[Collected data]
☆ ☆ ☆ ☆
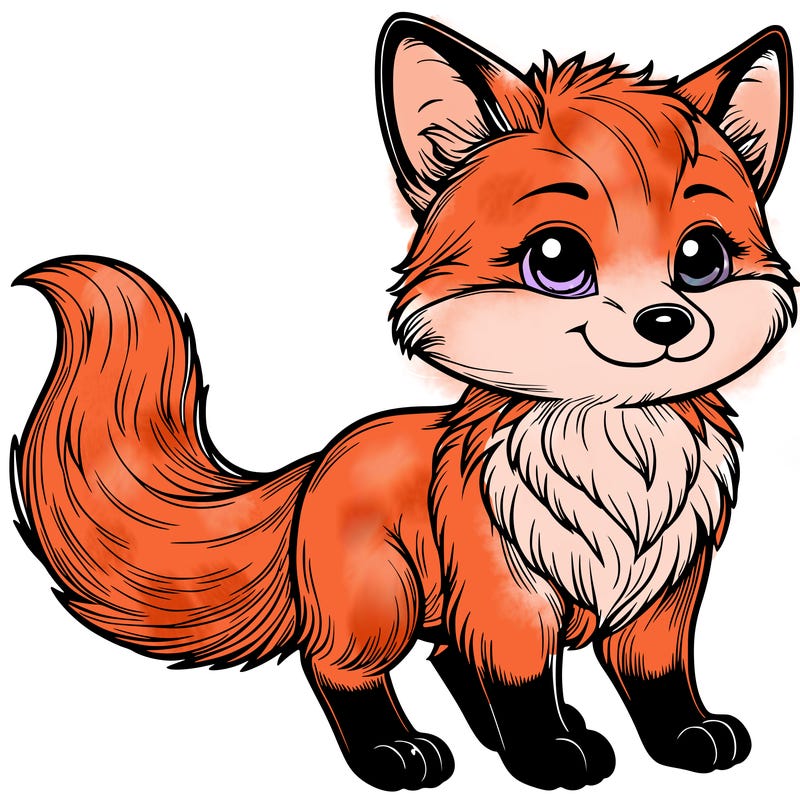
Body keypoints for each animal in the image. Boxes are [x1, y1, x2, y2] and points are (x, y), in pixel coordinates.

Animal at [10, 11, 795, 792]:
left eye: (701, 257)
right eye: (557, 261)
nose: (666, 322)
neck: (616, 451)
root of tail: (317, 465)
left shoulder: (664, 594)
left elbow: (660, 680)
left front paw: (685, 736)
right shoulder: (508, 593)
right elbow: (522, 682)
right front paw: (546, 753)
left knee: (447, 656)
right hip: (379, 604)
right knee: (339, 668)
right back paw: (396, 752)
☆ ☆ ☆ ☆
■ **Exercise requirements**
Your answer must contain the full data, repeated exactly, without pictures.

■ **Answer space**
Body keypoints for each animal in the image. Boxes are [x1, y1, x2, y2] and points are (x, y), in pixel coordinates.

Animal at [10, 11, 795, 792]:
left eye: (701, 257)
right eye: (557, 261)
nose: (666, 322)
neck: (616, 451)
root of tail: (317, 465)
left shoulder: (664, 594)
left elbow: (660, 680)
left front paw: (685, 736)
right shoulder: (508, 593)
right elbow: (522, 682)
right front paw: (546, 753)
left knee: (447, 656)
right hip: (379, 604)
right knee: (339, 668)
right back paw: (396, 752)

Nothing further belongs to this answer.